Not everyone is taking last week’s vote well. There have been calls for a second referendum or for Parliament simply to ignore the result. Whatever one thinks about the outcome of the referendum, these are not sensible suggestions, as I argue elsewhere. They are positively statesmanlike, however, by comparison to the proposal floated yesterday in the Guardian that Brexit would be unlawful and that the courts should be invited to say as much.

The referendum result does not of course itself withdraw Britain from the EU. But it does place considerable moral and political pressure on the government to act to withdraw Britain from the EU. The most obvious way to do so would by way of the process set out in Art 50, which begins when the member state (the UK) notifies the European Council of its intention to withdraw. Professor Philip Allott, a distinguished scholar and former FCO lawyer, argues that deciding to leave the EU and notifying the European Council would involve the exercise of legal powers. The government acts in question would thus be subject to judicial review and should be quashed if in excess of the limits on those powers.

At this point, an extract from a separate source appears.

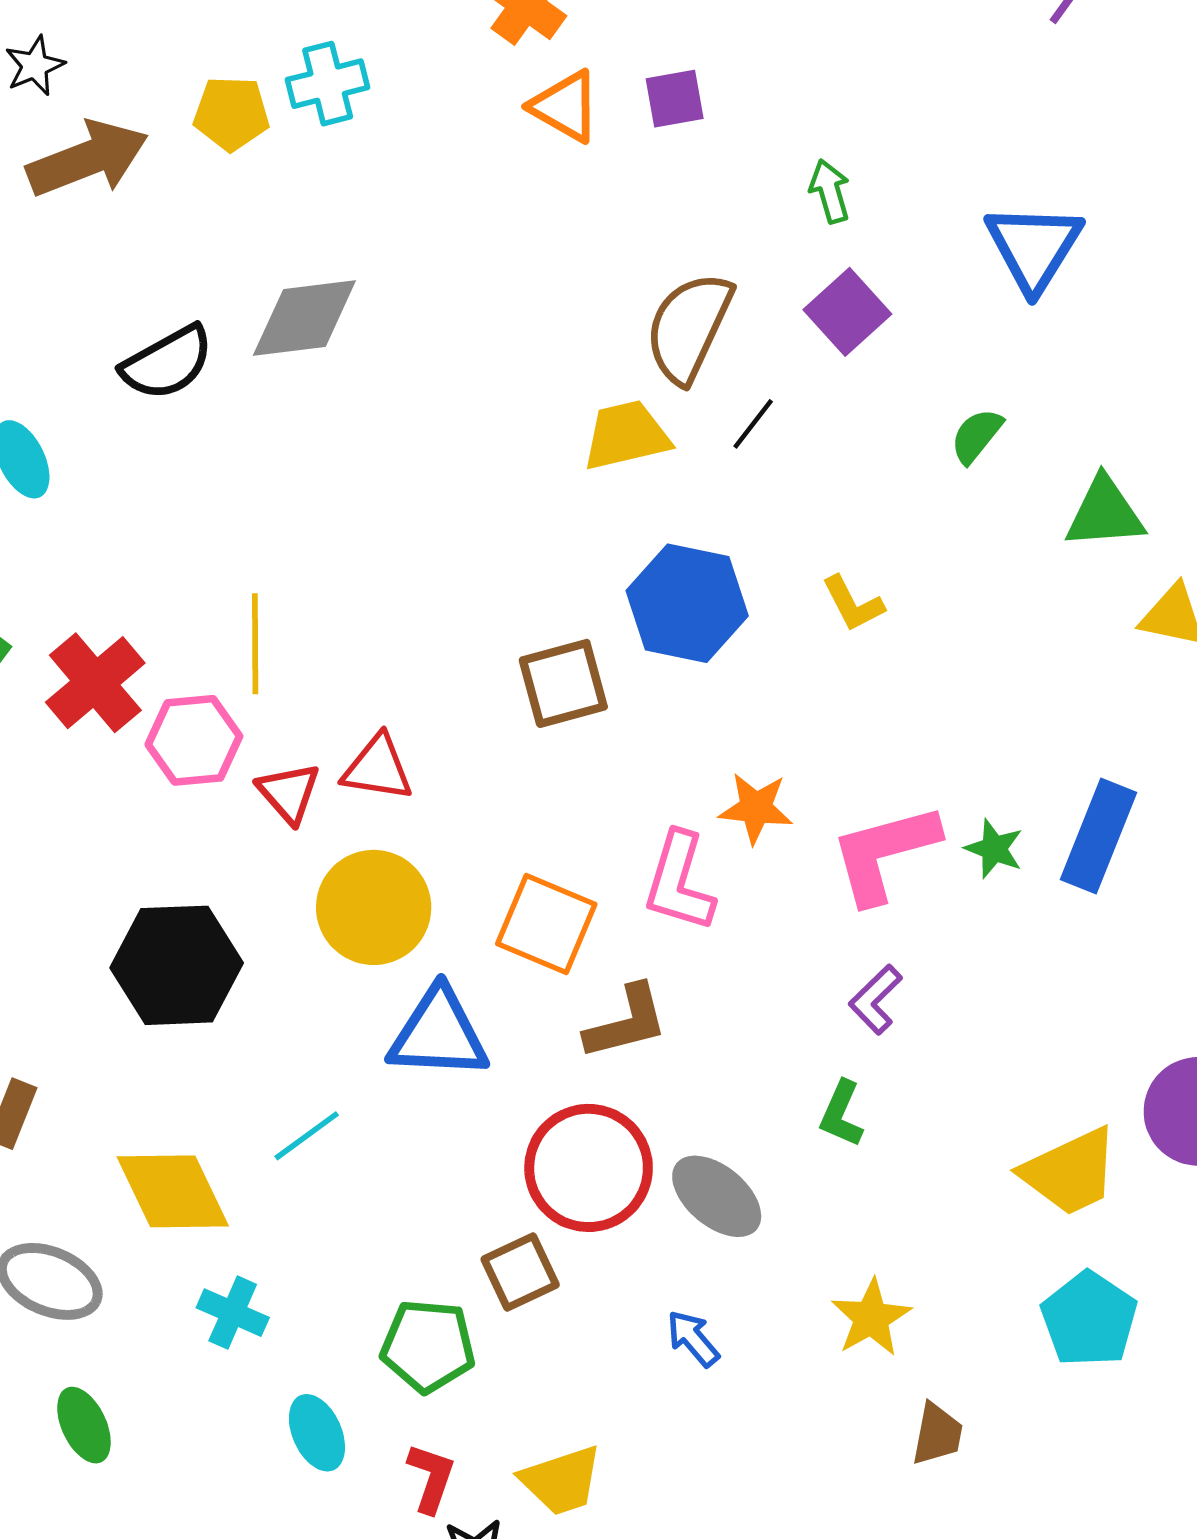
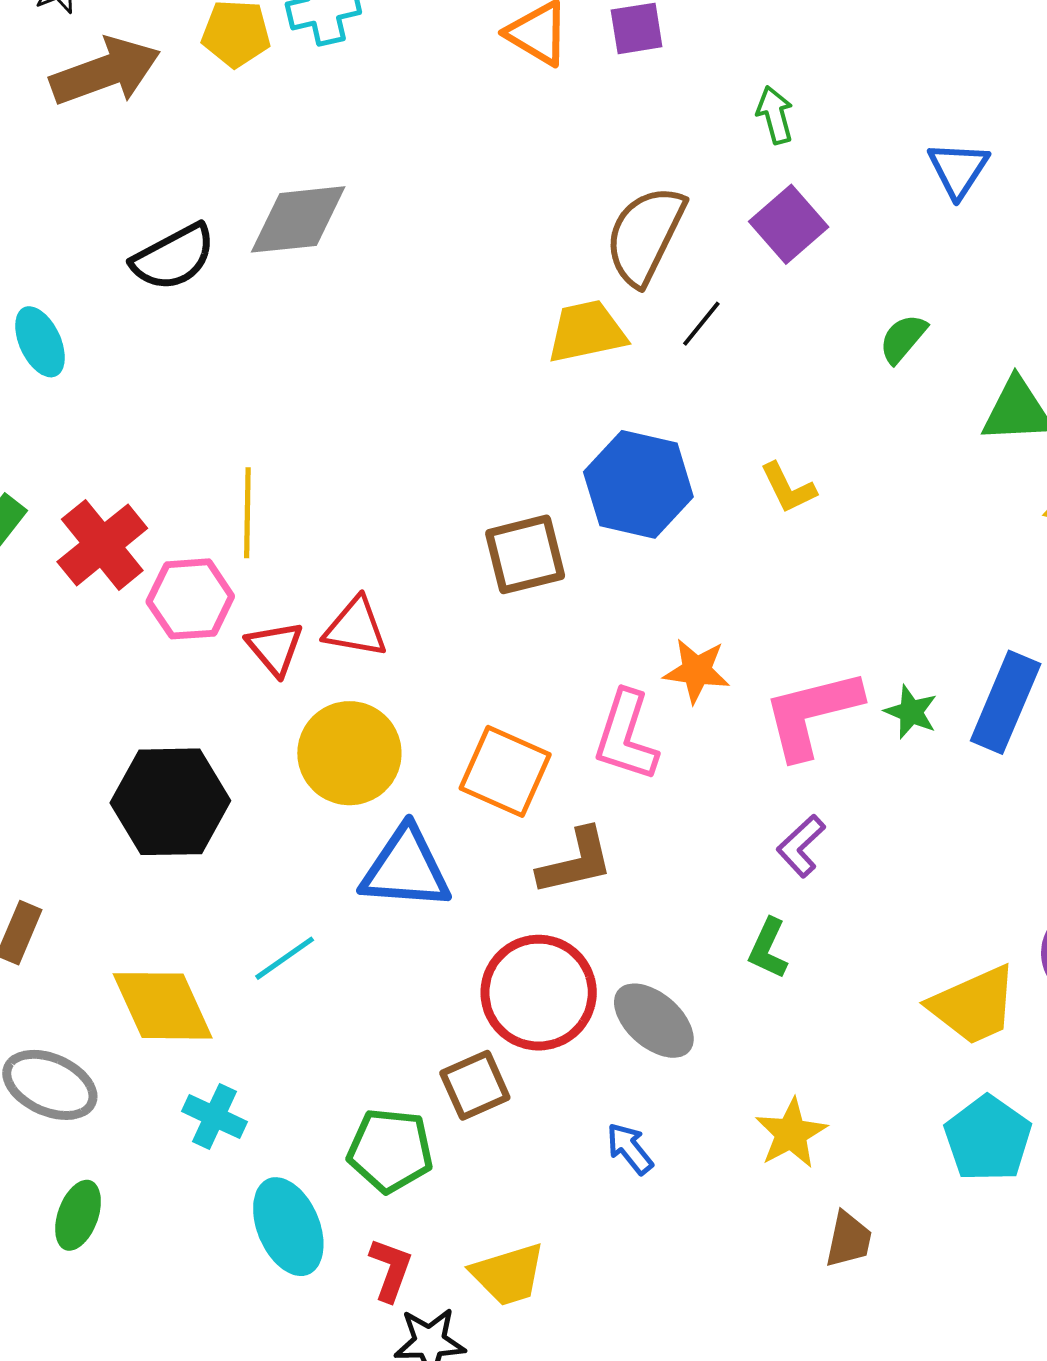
blue triangle: (1034, 247) -> (958, 169), size x0.7
green ellipse: (84, 1425) -> (78, 1215), turned 44
cyan ellipse: (317, 1433) -> (288, 1227), size x1.4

It is by no means clear that deciding that the UK should leave the EU is an exercise of any power at all. It certainly does not change anyone’s legal relationship with anyone else. But notifying the European Council of the UK’s intention to leave would be an exercise of a public power, specifically the prerogative to conduct foreign policy and more specifically to advise the other 27 member states of the EU of the UK’s intention to withdraw.

Allott asserts that notifying the EU of the UK’s intentions is not an exercise of the prerogative, but rather of a power under EU law which forms part of our law by reason of the European Communities Act 1972. This is a strange analysis, the point of which seems to be to avoid the force of the traditional proposition that courts should be reluctant to review foreign policy, which is squarely a matter for the government. In this way, Allott implies, wrongly, that the courts would approach the UK’s notification of the European Council just as it would any other ordinary public action.

On what grounds might one challenge the legality of withdrawal? Allott outlines two grounds. He says, first, that the referendum was not called for the public interest but for the narrow interests of one political party (he refers to the Conservative Party manifesto). The courts will quash the corrupt exercise of public power and Allott gives as an example a planning decision made in favour of one’s friends. How is this remotely relevant to the referendum? He concedes that it would be “bold” to extrapolate from corruption in a planning case to national government and says his interest is not challenging the European Union Referendum Act 2015 itself, but rather the government action leading up to it.

This argument is hopeless. It alleges (obscurely) bad faith prior to the enactment of legislation that made the referendum possible and implies that this is a ground for quashing government action that takes place after the referendum itself. But it is impossible to challenge an Act of Parliament on the grounds of bad faith, including bad faith on the part of promoters of legislation; and the government’s introduction of a bill into the Houses of Parliament likewise cannot be challenged before a court. The assertion that the referendum was not in the public interest is open to argument but is not a point that can be put in question before a court of law. Parliament plainly thought holding the referendum was in the public interest when it enacted the 2015 Act and, one might add, a manifesto undertaking is nothing at all like bad faith or corruption. After the referendum has been held, government action to honour its outcome cannot possibly be blocked on the grounds that those who first proposed the referendum had improper motives.

The second ground is no better. Allott notes that the courts are willing to challenge the substance of a public decision on grounds that it exceeds the scope of the power. He concludes that the courts might well find any decision to withdraw from the EU to be unreasonable, disproportionate and arbitrary because it was based on the opinion of a bare majority of people in a referendum, the empowering legislation for which did not specify its legal effect. In deciding to withdraw from the EU on this basis, the government would be improperly ignoring the opinion of a very large minority and, Allott reminds us, governments are for the whole nation not some favoured constituency.

It should come as quite some surprise to the 33 million or so who voted last week to be told that it would be unreasonable, disproportionate and arbitrary for the government to honour the outcome of their vote. So too for the Parliament that enacted the 2015 Act, which was intended to make provision for the electorate to make a decision about whether the UK should remain part of the EU or leave the EU. The 2015 Act does not specify the legal effect of the referendum because it has no legal effect. But that is not to say it has or should have no effect as Allott implies. In respecting the referendum result and acting to withdraw the UK from the EU, the government will not be acting for a favoured constituency and ignoring the interests of the whole nation – it will be heeding the decision of the whole nation by way of the fair, lawful, public process Parliament deliberately chose.

Happily, there is no chance that these arguments will succeed. No British court will conclude that government action to withdraw from the EU on the basis of the referendum result is corrupt, biased or unreasonable. And no British court should do this: any such judgment would be an affront to democratic principle and to our constitutional order. This is not to say that litigation is unlikely: on the contrary, there is good reason to expect a legal challenge to government action to withdraw the UK from the EU. But when it comes the challenge will be more sophisticated than the argument discussed here and will aim to obstruct government implementation of the referendum result rather than to block Brexit altogether.